Required work. Could you transcribe every record below exactly, leaving out the pictures?

========================

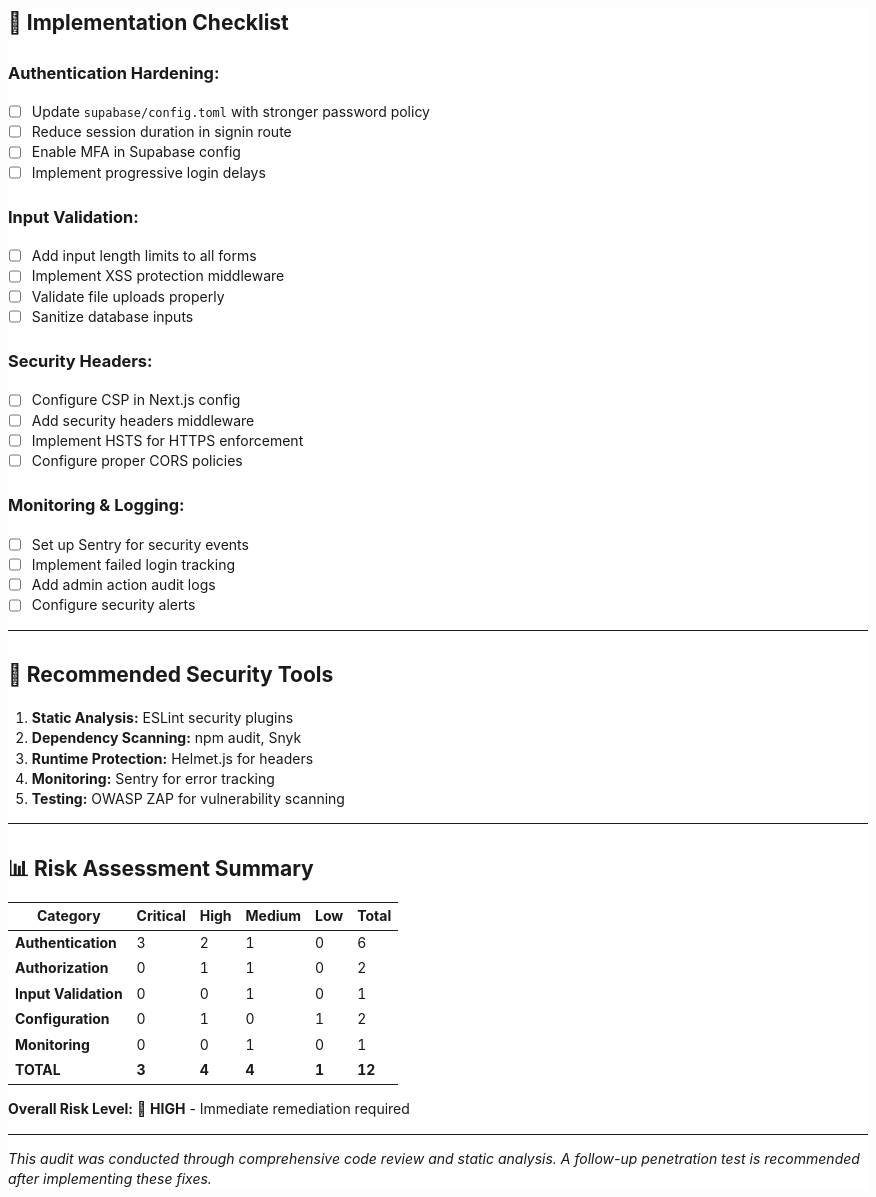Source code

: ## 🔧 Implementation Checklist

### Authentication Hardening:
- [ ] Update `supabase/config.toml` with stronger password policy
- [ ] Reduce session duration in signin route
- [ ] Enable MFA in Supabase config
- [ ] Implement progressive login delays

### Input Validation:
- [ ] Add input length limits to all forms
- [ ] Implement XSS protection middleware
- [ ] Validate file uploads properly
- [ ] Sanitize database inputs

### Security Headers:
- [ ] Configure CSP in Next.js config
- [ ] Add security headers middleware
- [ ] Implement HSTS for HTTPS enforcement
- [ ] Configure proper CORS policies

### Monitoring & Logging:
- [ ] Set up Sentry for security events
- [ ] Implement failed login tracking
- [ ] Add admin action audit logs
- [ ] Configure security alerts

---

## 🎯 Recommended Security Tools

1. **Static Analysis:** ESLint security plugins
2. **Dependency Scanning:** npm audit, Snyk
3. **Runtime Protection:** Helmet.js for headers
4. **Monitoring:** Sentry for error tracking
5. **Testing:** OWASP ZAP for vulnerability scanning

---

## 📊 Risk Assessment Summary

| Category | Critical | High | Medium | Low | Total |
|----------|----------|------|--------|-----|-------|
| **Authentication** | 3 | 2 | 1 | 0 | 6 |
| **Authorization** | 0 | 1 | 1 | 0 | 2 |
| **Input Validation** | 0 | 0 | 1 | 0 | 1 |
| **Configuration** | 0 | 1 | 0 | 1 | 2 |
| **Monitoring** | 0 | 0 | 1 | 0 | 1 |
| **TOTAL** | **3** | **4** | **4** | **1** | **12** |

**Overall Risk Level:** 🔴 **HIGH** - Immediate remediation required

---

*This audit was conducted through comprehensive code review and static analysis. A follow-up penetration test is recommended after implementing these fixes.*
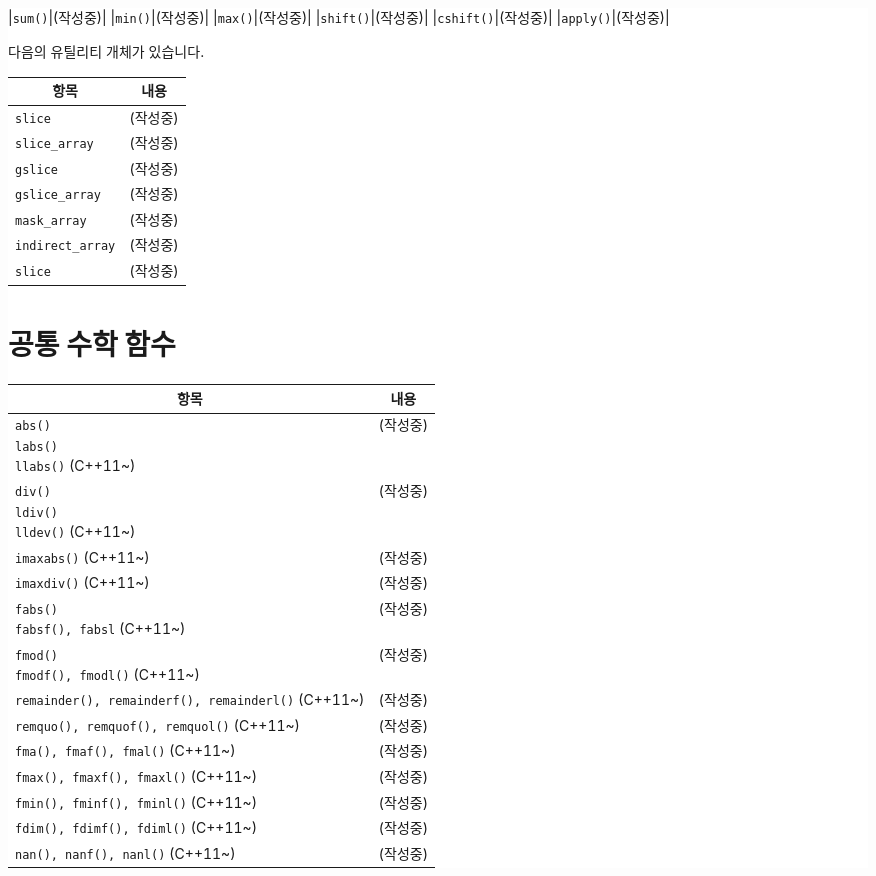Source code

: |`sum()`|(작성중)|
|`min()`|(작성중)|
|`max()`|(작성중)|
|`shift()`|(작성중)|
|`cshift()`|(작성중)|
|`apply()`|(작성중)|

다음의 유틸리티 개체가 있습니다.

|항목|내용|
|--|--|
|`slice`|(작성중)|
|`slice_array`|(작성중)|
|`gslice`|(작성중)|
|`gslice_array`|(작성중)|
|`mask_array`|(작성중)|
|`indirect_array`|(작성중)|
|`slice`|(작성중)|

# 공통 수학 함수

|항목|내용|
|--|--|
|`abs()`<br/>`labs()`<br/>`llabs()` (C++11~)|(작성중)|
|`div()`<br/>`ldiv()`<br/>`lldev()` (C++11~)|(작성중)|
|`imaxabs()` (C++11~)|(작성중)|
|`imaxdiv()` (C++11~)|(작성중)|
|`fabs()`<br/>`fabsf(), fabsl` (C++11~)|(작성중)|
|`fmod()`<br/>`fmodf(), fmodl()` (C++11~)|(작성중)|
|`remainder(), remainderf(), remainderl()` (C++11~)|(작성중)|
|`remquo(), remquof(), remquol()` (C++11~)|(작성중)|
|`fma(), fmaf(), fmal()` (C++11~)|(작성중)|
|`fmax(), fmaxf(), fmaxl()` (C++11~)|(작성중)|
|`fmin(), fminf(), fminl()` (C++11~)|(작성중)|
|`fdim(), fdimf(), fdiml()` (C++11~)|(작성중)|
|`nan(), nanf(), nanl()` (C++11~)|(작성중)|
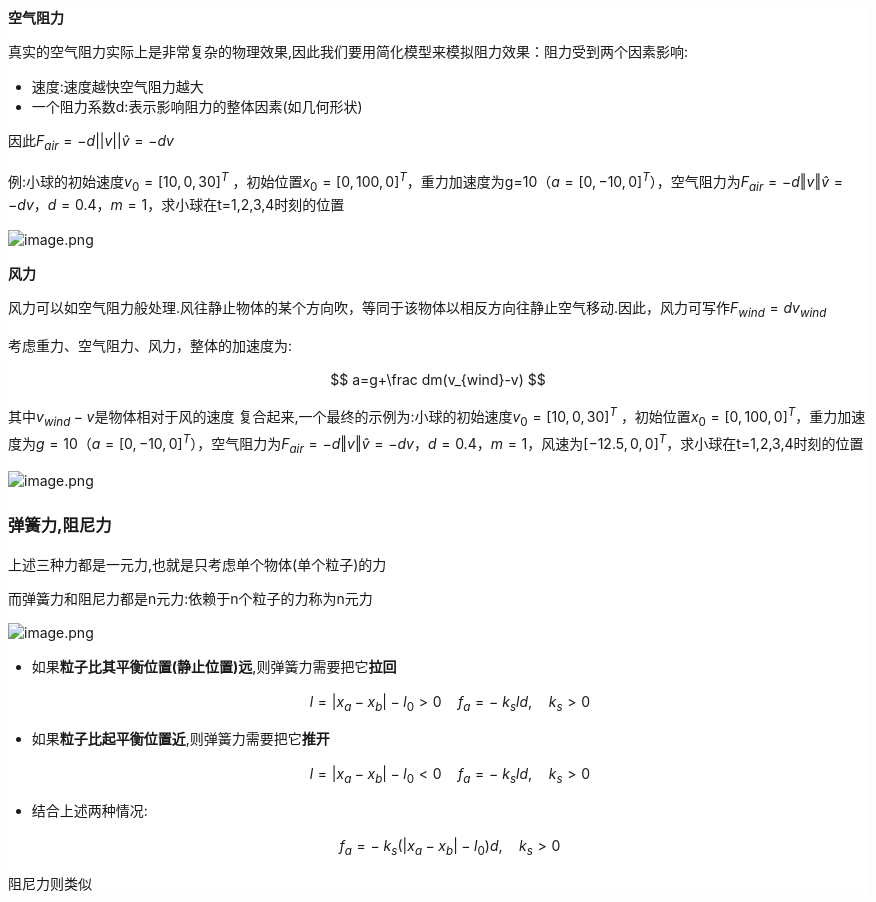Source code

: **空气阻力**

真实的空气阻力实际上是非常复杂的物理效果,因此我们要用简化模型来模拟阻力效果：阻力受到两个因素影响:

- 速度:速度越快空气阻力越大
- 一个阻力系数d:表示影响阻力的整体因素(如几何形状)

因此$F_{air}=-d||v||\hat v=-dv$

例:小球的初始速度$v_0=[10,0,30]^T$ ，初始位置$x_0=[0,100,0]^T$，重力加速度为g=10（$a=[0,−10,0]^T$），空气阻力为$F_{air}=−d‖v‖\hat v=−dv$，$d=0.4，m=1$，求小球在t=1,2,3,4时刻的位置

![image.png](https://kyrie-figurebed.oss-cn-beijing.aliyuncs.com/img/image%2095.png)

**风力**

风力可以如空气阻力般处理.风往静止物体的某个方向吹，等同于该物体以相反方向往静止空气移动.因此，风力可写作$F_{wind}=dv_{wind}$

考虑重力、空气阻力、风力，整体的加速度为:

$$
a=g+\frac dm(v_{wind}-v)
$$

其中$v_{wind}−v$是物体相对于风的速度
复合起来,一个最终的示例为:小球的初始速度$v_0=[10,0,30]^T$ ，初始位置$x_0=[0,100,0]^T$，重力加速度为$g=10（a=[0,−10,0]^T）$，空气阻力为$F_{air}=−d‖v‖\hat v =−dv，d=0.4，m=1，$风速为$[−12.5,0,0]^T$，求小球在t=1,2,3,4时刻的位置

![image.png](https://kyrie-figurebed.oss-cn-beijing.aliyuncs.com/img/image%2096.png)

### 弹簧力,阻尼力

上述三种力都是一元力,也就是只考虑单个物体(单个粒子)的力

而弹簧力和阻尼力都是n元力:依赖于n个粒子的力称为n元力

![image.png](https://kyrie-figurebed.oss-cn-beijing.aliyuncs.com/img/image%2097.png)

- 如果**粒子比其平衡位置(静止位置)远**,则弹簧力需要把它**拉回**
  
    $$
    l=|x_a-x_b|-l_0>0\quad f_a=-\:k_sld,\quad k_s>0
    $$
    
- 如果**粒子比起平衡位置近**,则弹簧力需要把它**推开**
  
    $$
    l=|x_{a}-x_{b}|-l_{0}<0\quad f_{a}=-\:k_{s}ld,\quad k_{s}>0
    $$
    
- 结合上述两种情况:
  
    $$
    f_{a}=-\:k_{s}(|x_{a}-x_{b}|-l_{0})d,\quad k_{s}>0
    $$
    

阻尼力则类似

========================

Response for this exercise.
Source code

: ## 🔧 Implementation Checklist

### Authentication Hardening:
- [ ] Update `supabase/config.toml` with stronger password policy
- [ ] Reduce session duration in signin route
- [ ] Enable MFA in Supabase config
- [ ] Implement progressive login delays

### Input Validation:
- [ ] Add input length limits to all forms
- [ ] Implement XSS protection middleware
- [ ] Validate file uploads properly
- [ ] Sanitize database inputs

### Security Headers:
- [ ] Configure CSP in Next.js config
- [ ] Add security headers middleware
- [ ] Implement HSTS for HTTPS enforcement
- [ ] Configure proper CORS policies

### Monitoring & Logging:
- [ ] Set up Sentry for security events
- [ ] Implement failed login tracking
- [ ] Add admin action audit logs
- [ ] Configure security alerts

---

## 🎯 Recommended Security Tools

1. **Static Analysis:** ESLint security plugins
2. **Dependency Scanning:** npm audit, Snyk
3. **Runtime Protection:** Helmet.js for headers
4. **Monitoring:** Sentry for error tracking
5. **Testing:** OWASP ZAP for vulnerability scanning

---

## 📊 Risk Assessment Summary

| Category | Critical | High | Medium | Low | Total |
|----------|----------|------|--------|-----|-------|
| **Authentication** | 3 | 2 | 1 | 0 | 6 |
| **Authorization** | 0 | 1 | 1 | 0 | 2 |
| **Input Validation** | 0 | 0 | 1 | 0 | 1 |
| **Configuration** | 0 | 1 | 0 | 1 | 2 |
| **Monitoring** | 0 | 0 | 1 | 0 | 1 |
| **TOTAL** | **3** | **4** | **4** | **1** | **12** |

**Overall Risk Level:** 🔴 **HIGH** - Immediate remediation required

---

*This audit was conducted through comprehensive code review and static analysis. A follow-up penetration test is recommended after implementing these fixes.*
Source code

: |`sum()`|(작성중)|
|`min()`|(작성중)|
|`max()`|(작성중)|
|`shift()`|(작성중)|
|`cshift()`|(작성중)|
|`apply()`|(작성중)|

다음의 유틸리티 개체가 있습니다.

|항목|내용|
|--|--|
|`slice`|(작성중)|
|`slice_array`|(작성중)|
|`gslice`|(작성중)|
|`gslice_array`|(작성중)|
|`mask_array`|(작성중)|
|`indirect_array`|(작성중)|
|`slice`|(작성중)|

# 공통 수학 함수

|항목|내용|
|--|--|
|`abs()`<br/>`labs()`<br/>`llabs()` (C++11~)|(작성중)|
|`div()`<br/>`ldiv()`<br/>`lldev()` (C++11~)|(작성중)|
|`imaxabs()` (C++11~)|(작성중)|
|`imaxdiv()` (C++11~)|(작성중)|
|`fabs()`<br/>`fabsf(), fabsl` (C++11~)|(작성중)|
|`fmod()`<br/>`fmodf(), fmodl()` (C++11~)|(작성중)|
|`remainder(), remainderf(), remainderl()` (C++11~)|(작성중)|
|`remquo(), remquof(), remquol()` (C++11~)|(작성중)|
|`fma(), fmaf(), fmal()` (C++11~)|(작성중)|
|`fmax(), fmaxf(), fmaxl()` (C++11~)|(작성중)|
|`fmin(), fminf(), fminl()` (C++11~)|(작성중)|
|`fdim(), fdimf(), fdiml()` (C++11~)|(작성중)|
|`nan(), nanf(), nanl()` (C++11~)|(작성중)|
Source code

: **空气阻力**

真实的空气阻力实际上是非常复杂的物理效果,因此我们要用简化模型来模拟阻力效果：阻力受到两个因素影响:

- 速度:速度越快空气阻力越大
- 一个阻力系数d:表示影响阻力的整体因素(如几何形状)

因此$F_{air}=-d||v||\hat v=-dv$

例:小球的初始速度$v_0=[10,0,30]^T$ ，初始位置$x_0=[0,100,0]^T$，重力加速度为g=10（$a=[0,−10,0]^T$），空气阻力为$F_{air}=−d‖v‖\hat v=−dv$，$d=0.4，m=1$，求小球在t=1,2,3,4时刻的位置

![image.png](https://kyrie-figurebed.oss-cn-beijing.aliyuncs.com/img/image%2095.png)

**风力**

风力可以如空气阻力般处理.风往静止物体的某个方向吹，等同于该物体以相反方向往静止空气移动.因此，风力可写作$F_{wind}=dv_{wind}$

考虑重力、空气阻力、风力，整体的加速度为:

$$
a=g+\frac dm(v_{wind}-v)
$$

其中$v_{wind}−v$是物体相对于风的速度
复合起来,一个最终的示例为:小球的初始速度$v_0=[10,0,30]^T$ ，初始位置$x_0=[0,100,0]^T$，重力加速度为$g=10（a=[0,−10,0]^T）$，空气阻力为$F_{air}=−d‖v‖\hat v =−dv，d=0.4，m=1，$风速为$[−12.5,0,0]^T$，求小球在t=1,2,3,4时刻的位置

![image.png](https://kyrie-figurebed.oss-cn-beijing.aliyuncs.com/img/image%2096.png)

### 弹簧力,阻尼力

上述三种力都是一元力,也就是只考虑单个物体(单个粒子)的力

而弹簧力和阻尼力都是n元力:依赖于n个粒子的力称为n元力

![image.png](https://kyrie-figurebed.oss-cn-beijing.aliyuncs.com/img/image%2097.png)

- 如果**粒子比其平衡位置(静止位置)远**,则弹簧力需要把它**拉回**
  
    $$
    l=|x_a-x_b|-l_0>0\quad f_a=-\:k_sld,\quad k_s>0
    $$
    
- 如果**粒子比起平衡位置近**,则弹簧力需要把它**推开**
  
    $$
    l=|x_{a}-x_{b}|-l_{0}<0\quad f_{a}=-\:k_{s}ld,\quad k_{s}>0
    $$
    
- 结合上述两种情况:
  
    $$
    f_{a}=-\:k_{s}(|x_{a}-x_{b}|-l_{0})d,\quad k_{s}>0
    $$
    

阻尼力则类似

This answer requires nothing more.